Ludmilla returned to rest in the hotel but the residents would not let Sergie escape their morning circus. He was a rare find, and had to entertain them; where did he come from? How many children? What did he do? What was his income? When they learnt he composed music, they escorted him to a derelict shop of Babu, a frail white-bearded man with twinkling eyes.

Babu repaired musical instruments, “For five generations we made musical instruments. The strings of the instrument are knotted to a pumpkin. The quality of the sound depends on the seasoning of the pumpkin. The best pumpkins come from Miraj in central India.”

“Do you still make instruments?”

“Times have changed. People are becoming more tech-savvy, and do not have the patience for traditional instruments. Somehow I manage to make two ends meet from repairing old instruments. But if you want to buy a sitar, my friend’s aunt is selling one that her mother purchased from my grandfather.”

“No I don’t play any Indian instruments.
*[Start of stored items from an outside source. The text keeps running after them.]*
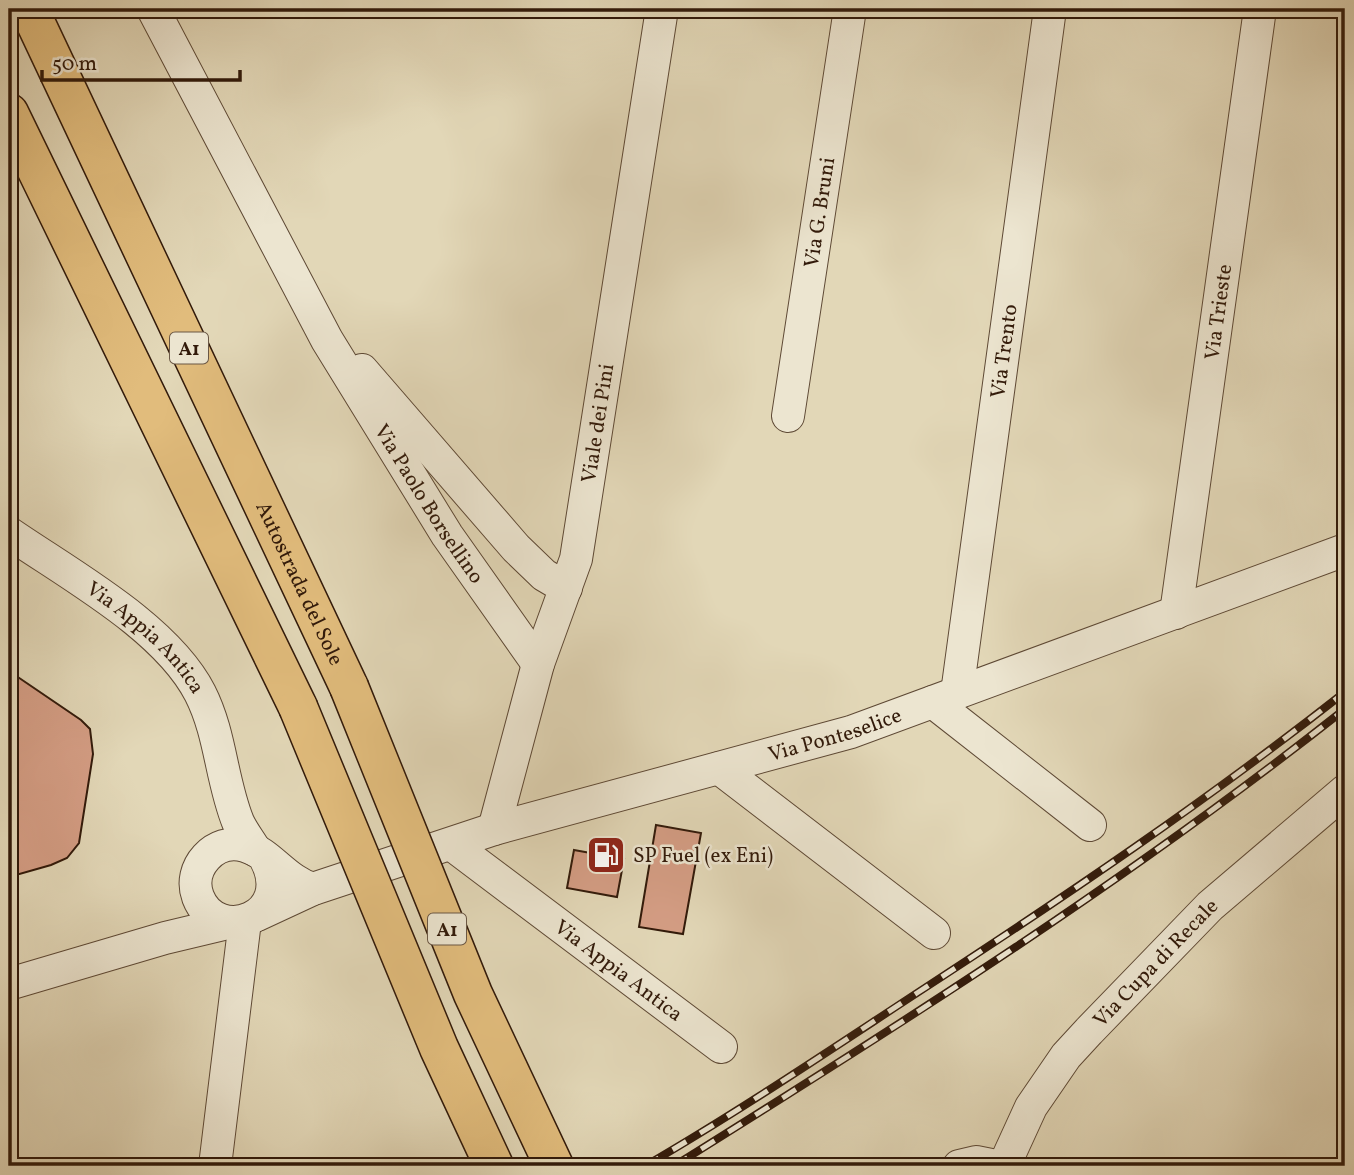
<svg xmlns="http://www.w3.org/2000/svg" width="1354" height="1175" viewBox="0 0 1354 1175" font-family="Vollkorn,serif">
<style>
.building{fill:#d49d84;stroke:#321a0a;stroke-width:2}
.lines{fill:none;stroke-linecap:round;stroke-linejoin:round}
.minor-casing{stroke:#5e4935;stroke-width:34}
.highway-casing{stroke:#321a0a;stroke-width:41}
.minor{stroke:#ece5d0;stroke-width:32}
.highway{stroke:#e1bc7c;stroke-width:38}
.rail-casing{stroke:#321a0a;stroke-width:8}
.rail{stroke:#ece5d0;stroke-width:5;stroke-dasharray:16;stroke-linecap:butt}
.highway-bridge-casing{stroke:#321a0a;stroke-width:41;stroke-linecap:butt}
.highway-bridge{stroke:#e1bc7c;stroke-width:38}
.labels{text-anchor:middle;stroke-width:5;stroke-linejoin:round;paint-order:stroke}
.shield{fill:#ece5d0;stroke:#6a5745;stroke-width:2}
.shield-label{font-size:19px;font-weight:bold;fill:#321a0a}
.street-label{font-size:21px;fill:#321a0a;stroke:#ece5d0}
.poi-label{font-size:21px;fill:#321a0a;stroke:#ece5d0;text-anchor:start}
</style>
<rect width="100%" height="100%" fill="#e2d7b7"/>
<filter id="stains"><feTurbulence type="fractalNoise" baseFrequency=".00286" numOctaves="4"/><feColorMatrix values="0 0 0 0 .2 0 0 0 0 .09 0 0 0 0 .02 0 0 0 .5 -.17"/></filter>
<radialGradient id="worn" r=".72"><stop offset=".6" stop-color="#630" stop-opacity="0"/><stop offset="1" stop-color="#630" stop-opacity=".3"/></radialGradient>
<g class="building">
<path d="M9 671 81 720 90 729 93 754 79 843 67 858 51 865 9 877Z"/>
<path d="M656 825 701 833 683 934 639 927Z"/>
<path d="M574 850 624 859 617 897 567 888Z"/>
</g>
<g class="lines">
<defs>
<g id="minor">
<path id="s1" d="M153 9 327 340 447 535 538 664"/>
<path d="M362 370 516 548 544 575 566 588"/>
<path id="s2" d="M788 416 850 9"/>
<path id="s3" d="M9 533C70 575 166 627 200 693 221 734 221 780 238 822 242 831 249 840 255 850"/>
<path id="s4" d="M1176 613 1260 9"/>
<path id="s5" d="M957 693 1050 9"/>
<path d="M933 702 1090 825"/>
<path d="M719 768 934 933"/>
<path id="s6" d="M494 829 538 664 576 559 662 9"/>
<path id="s7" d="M451 844 721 1047"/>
<path d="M265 858C297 917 217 946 198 897 187 868 215 837 245 846 270 853 285 881 313 889"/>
<path id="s8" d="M257 915 313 889 494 829 851 732 1345 550"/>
<path d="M9 984 165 938 232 922"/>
<path d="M215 1166 245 921"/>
<path d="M959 1166 976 1162 996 1166"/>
<path id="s9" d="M1004 1166 1031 1107 1066 1056 1089 1031 1210 906 1345 791"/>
</g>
<g id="highway">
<path id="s10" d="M29 9 349 687"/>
<path d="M9 113 298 707"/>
</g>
</defs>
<use href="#minor" class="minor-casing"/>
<use href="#highway" class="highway-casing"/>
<use href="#minor" class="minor"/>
<use href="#highway" class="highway"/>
<defs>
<g id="rail">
<path d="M645 1166C738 1112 827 1052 917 993 1063 898 1208 800 1345 692"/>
<path d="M674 1166C903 1023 1133 877 1345 709"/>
</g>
</defs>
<use href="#rail" class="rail-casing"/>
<use href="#rail" class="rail"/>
<defs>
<g id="highway-bridge">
<path d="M349 687 473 994 554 1166"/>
<path d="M298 707 439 1048 494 1166"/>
</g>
</defs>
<use href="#highway-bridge" class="highway-bridge-casing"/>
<use href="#highway-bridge" class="highway-bridge"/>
</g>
<defs>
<symbol id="fuel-square" viewBox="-11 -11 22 22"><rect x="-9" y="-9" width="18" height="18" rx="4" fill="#8f2418" stroke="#ece5d0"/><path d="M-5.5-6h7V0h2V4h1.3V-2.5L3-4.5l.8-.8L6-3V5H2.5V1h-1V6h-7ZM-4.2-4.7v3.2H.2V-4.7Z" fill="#fff"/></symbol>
</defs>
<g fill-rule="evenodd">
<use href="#fuel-square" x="584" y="833" width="44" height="44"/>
</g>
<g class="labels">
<g class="shield">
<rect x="170" y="332.5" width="38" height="31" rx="5"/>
<rect x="428" y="913.5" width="38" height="31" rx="5"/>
</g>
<g class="shield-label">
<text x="189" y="355">A1</text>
<text x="447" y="936">A1</text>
</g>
<g class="street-label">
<text dy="7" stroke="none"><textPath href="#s2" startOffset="206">Via G. Bruni</textPath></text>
<text dy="7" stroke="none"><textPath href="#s4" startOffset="304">Via Trieste</textPath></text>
<text dy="7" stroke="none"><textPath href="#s5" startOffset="345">Via Trento</textPath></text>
<text dy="7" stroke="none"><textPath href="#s6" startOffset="420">Viale dei Pini</textPath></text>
<text dy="7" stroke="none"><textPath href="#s1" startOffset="567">Via Paolo Borsellino</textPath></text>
<text dy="7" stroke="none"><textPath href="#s10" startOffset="635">Autostrada del Sole</textPath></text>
<text dy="7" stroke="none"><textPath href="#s3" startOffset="173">Via Appia Antica</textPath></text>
<text dy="7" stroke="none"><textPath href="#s8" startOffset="606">Via Ponteselice</textPath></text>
<text dy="7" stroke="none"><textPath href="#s9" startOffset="256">Via Cupa di Recale</textPath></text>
<text dy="7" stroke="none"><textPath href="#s7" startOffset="210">Via Appia Antica</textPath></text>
</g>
<g class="poi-label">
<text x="633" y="862">SP Fuel (ex Eni)</text>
</g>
</g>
<rect width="1354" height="1175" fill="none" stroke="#e2d7b7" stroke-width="35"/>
<rect x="10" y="10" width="1333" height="1154" fill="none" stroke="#321a0a" stroke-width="3.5"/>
<rect x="18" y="18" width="1319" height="1140" fill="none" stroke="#321a0a" stroke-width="2"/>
<path d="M42 70v10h198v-10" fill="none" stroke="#321a0a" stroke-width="3.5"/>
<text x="52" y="70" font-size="21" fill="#321a0a" stroke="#ece5d0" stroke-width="5" paint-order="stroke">50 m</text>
<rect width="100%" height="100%" filter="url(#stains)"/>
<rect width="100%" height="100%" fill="url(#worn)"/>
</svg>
I’ve come to record the indigenous sounds.”

The twinkle in his eyes brightened, “You have to record the great poet Amir Khusro.”

“Who is he?”

“Just as the Mevlevis used the swirling dance to introduce the mystical state, Amir Khusro introduced musical outpouring called Qawwali to reach that state. In the tryst with love the seeker calls out to become one with the Higher Being. Today we celebrate the Urs of Amir Khusro, and I offer a shawl at his shrine.”
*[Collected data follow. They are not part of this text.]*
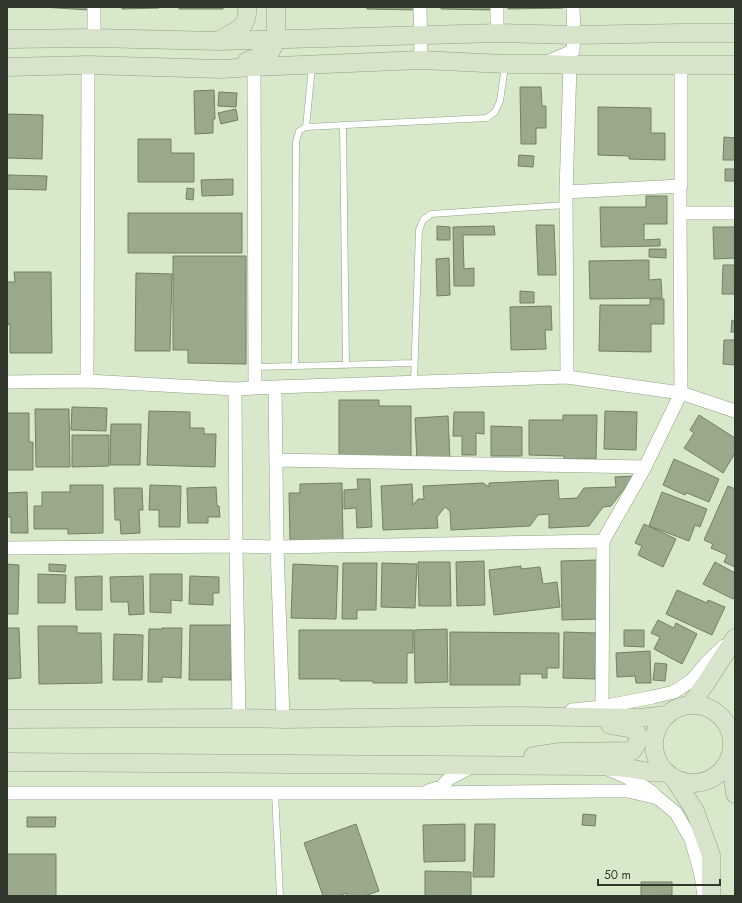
<svg xmlns="http://www.w3.org/2000/svg" width="742" height="903" font-family="Jost,sans-serif">
	<style>
		.building { fill: #9aa98c; stroke: #728065 }
		.lines { fill: none; stroke-linecap: round; stroke-linejoin: round }
		.lane-casing { stroke: #92a184; stroke-width: 7 }
		.street-casing { stroke: #92a184; stroke-width: 14 }
		.secondary-casing { stroke: #92a184; stroke-width: 19 }
		.lane { stroke: #fff; stroke-width: 6 }
		.street { stroke: #fff; stroke-width: 13 }
		.secondary { stroke: #d7e3ca; stroke-width: 18 }
	</style>
	<rect width="100%" height="100%" fill="#d8e8ca"/>
	<!-- building -->
	<path class="building" d="M42 7H90L89 10Z
		M122 7H159V8L122 9Z
		M179 7H223V9H179Z
		M367 7H416V10L367 9Z
		M441 7H491V10L441 9Z
		M508 7H563V8L508 9Z
		M520 87H541L542 106H546V128H536V144H521Z
		M214 90 215 119H213V133L195 134 194 91Z
		M219 92 237 93 236 107 218 106Z
		M598 107 651 108V133H665V160L629 159V156L598 155Z
		M236 109 238 120 221 124 218 113Z
		M7 114 43 115 42 159 7 158Z
		M724 137 735 138V160H723Z
		M138 139H171V153H194V182H138Z
		M519 155 534 156 533 167 518 166Z
		M725 169H735V181H725Z
		M8 175 47 176 46 190 7 189Z
		M233 179V195L202 196 201 180Z
		M187 188 194 189 193 200 186 199Z
		M646 196H667V224H644V240L660 239V246L601 247 600 207H646Z
		M128 213H242V253H128Z
		M536 225H554L556 275H538Z
		M437 226 450 227V240H437Z
		M494 226 495 235H463L464 269 474 268V286H454L453 227Z
		M713 227H735V258L714 259Z
		M649 249H666V258L649 257Z
		M173 256H246V364L188 363V350H173Z
		M449 258 450 295 437 296 436 259Z
		M649 260V280L661 279 662 298 590 299 589 261Z
		M723 265H735V294H722Z
		M14 272H51L52 353H10V324L7 325V282H15Z
		M136 273 172 274 170 351H135Z
		M520 291 534 292V303H520Z
		M650 299H664V324H651V352L599 351 600 305H650Z
		M551 306 552 330H545L546 349 511 350 510 307Z
		M732 320 735 321V332H731Z
		M724 340H735V365L723 364Z
		M339 400H379V406H411V458H339Z
		M72 407 107 408 106 431 71 430Z
		M35 409H69L70 467H36Z
		M149 411 190 412V428H204V434H216L215 467 147 465Z
		M605 411 637 412 636 450 604 449Z
		M454 412H484V434L476 433V455H462V436H453Z
		M7 413H29V442H33V470H7Z
		M563 415H597L596 459H564V456L529 455V420H563Z
		M699 415 735 438V453L723 473 684 448 694 433 690 430Z
		M448 416 450 459 417 461 415 418Z
		M111 424H141L140 465H110Z
		M491 426 522 427V456H491Z
		M72 435H109V466L72 467Z
		M674 459 719 479 709 502 687 493 685 495 663 485Z
		M634 476 611 506 603 507 589 526 549 528V514L538 515 530 526 451 530 450 511 445 507 437 517 438 528 383 530 381 486 412 484 413 505 418 499H424L423 486 483 483 489 487V483L558 480 559 499 577 498 584 488 616 487 615 477Z
		M357 479H370L372 527 357 528 356 508 344 509V490L358 489Z
		M342 483 343 540 290 541 289 493H300V484Z
		M70 485H103V533L68 534V529H34V506H42V492H70Z
		M150 485 181 486 180 527H159V510H149Z
		M728 486 735 489V567L724 562 727 555 711 548 713 544 704 540Z
		M216 487 217 506H219L220 517H208V523H188L187 488Z
		M114 488H142L143 510H139L140 533 121 534 120 520H115Z
		M27 492 28 533H11V517H7V493Z
		M662 492 707 509 700 527 695 525 689 541 649 526Z
		M644 524 676 539 663 567 638 555 642 546 635 543Z
		M597 560 598 619 562 620 561 561Z
		M484 561 485 605 457 606 456 562Z
		M418 562H450L451 606H419Z
		M715 562 735 573V595L733 599 703 584Z
		M343 563H377L376 610H357V619H342Z
		M382 563 417 564 415 608 381 607Z
		M7 564 19 565 18 614H7Z
		M49 564 66 565 65 572 49 571Z
		M293 564 338 566 336 619 291 618Z
		M521 566V569L540 567 543 584 557 582 560 607 494 615 489 570Z
		M38 574 66 575 65 603H38Z
		M150 574H182V601L171 600V613L150 612Z
		M102 576V610H76L75 577Z
		M143 576 144 614 129 615 128 602H111L110 577Z
		M190 576 219 577V593H213V605L189 604Z
		M677 590 707 603 708 600 725 607 712 635 666 614Z
		M658 620 674 628 676 623 697 634 682 664 654 649 660 637 651 633Z
		M190 625H232L231 680H189Z
		M38 626H77V633H101L102 683 39 684Z
		M7 628H19L21 678 7 679Z
		M162 628H182L181 678 162 677V682H148L149 629H162Z
		M447 629 448 682 415 683 414 630Z
		M299 630H413V653H407V683H373V681H340V679H299Z
		M624 630H644V647L624 646Z
		M450 632 559 633V668H547V678H542V674H520V685H450Z
		M564 632 596 633 595 679 563 678Z
		M114 634 143 635 142 680H113Z
		M650 651 651 683H636L635 676 617 677 616 653Z
		M655 663 667 664 665 681 653 680Z
		M583 814 596 815 595 826 582 825Z
		M27 817H56L55 827H27Z
		M356 824 379 891 364 896H347L346 893 338 896H323L304 843Z
		M465 824V861L424 862 423 825Z
		M475 824H495L494 877H473Z
		M7 854H56V896H7Z
		M425 871 471 872V896H425Z
		M641 882H672V895L641 896Z"/>
	<g class="lines">
		<!-- lane casing -->
		<g class="lane-casing">
			<path id="lane" d="M343 125 346 365
				M306 127 312 67
				M295 366 296 142 299 131 306 127 487 118 495 112 500 101 505 66
				M255 367 414 363
				M414 382 419 230 423 220 431 214 566 205
				M275 793 280 896"/>
		</g>
		<!-- street casing -->
		<g class="street-casing">
			<path id="street" d="M94 7V38
				M420 7 421 60
				M497 7V33
				M547 62 573 51 574 35 573 7
				M254 67 255 388
				M566 192 680 186
				M680 213H735
				M567 377 566 192 570 65
				M87 381 88 65
				M7 382 87 381 235 389 275 387 567 377 681 393 735 411
				M275 387 277 547 283 719
				M235 389 236 546 239 718
				M276 460 645 467
				M7 548 236 546 277 547 603 541 645 467 681 393 680 213V186H681V65
				M602 707 603 541
				M572 710 602 707 653 697 674 692 692 680 708 661 724 646
				M610 770C625 776 641 783 654 794
				M428 791 441 787 450 778 473 766
				M7 793H423L597 791H628L658 798 676 813 691 839 701 875 704 896"/>
		</g>
		<!-- secondary casing -->
		<g class="secondary-casing">
			<path id="secondary" d="M7 39 94 38 218 41 497 33 574 35 681 33H735
				M220 40C236 30 249 28 247 7
				M247 61 270 53 276 40V7
				M7 67 88 65 221 69 254 67 421 60 505 64H544L570 65H735
				M654 744a39 39 0 1 1 78 0a39 39 0 1 1-78 0Z
				M690 705 706 683 735 638
				M7 719 239 718 283 719 519 716 640 718 666 715
				M533 756 560 752 632 751 636 745 639 736 633 729 610 725
				M731 758 735 794
				M7 762 599 766 628 768 649 772H665
				M675 780 695 811 711 855V896"/>
		</g>
		<!-- lane -->
		<use href="#lane" class="lane"/>
		<!-- street -->
		<use href="#street" class="street"/>
		<!-- secondary -->
		<use href="#secondary" class="secondary"/>
	</g>
	<!-- border -->
	<rect width="742" height="903" fill="none" stroke="#31372c" stroke-width="16"/>
	<!-- scale -->
	<path d="M598 879v6h122v-6" fill="none" stroke="#31372c" stroke-width="2"/>
	<text x="604" y="879" font-size="12" fill="#31372c" stroke="#d8e8ca" stroke-width="3" paint-order="stroke">50 m</text>
</svg>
Curiosity got the better of him, and Sergie bundled behind Babu’s auto rickshaw. Devotees flocked to celebrate the Urs of the sufi saint Amir Khusro at the shrine of his mentor Hazrat Nizamudin, where he himself sought to be buried. They edged their way through the crowded bazaar selling flowers, prayer rugs, headscarves, incense, oriental perfumes and embroidered caps. Babu bought two white caps, “It is customary to cover the head in reverence to the saint.”

The crowd grew bigger and jostled. Babus’s wallet fell, and before he could retrieve it, an urchin whisked it way. Babu gave chase, but the urchin melted in the crowd.

They entered the shrine through a huge Mosque. Sergie was struck by its deafening silence. Babu explained, “My father said you don’t need to hear music to experience it.”

Sergie queued behind Babu and switched his recorder. Babu offered a beautiful embroidered shawl, and then knelt to pray. His ears trained to something, “Only one who seeks can hear him articulate, for he speaks to the soul.”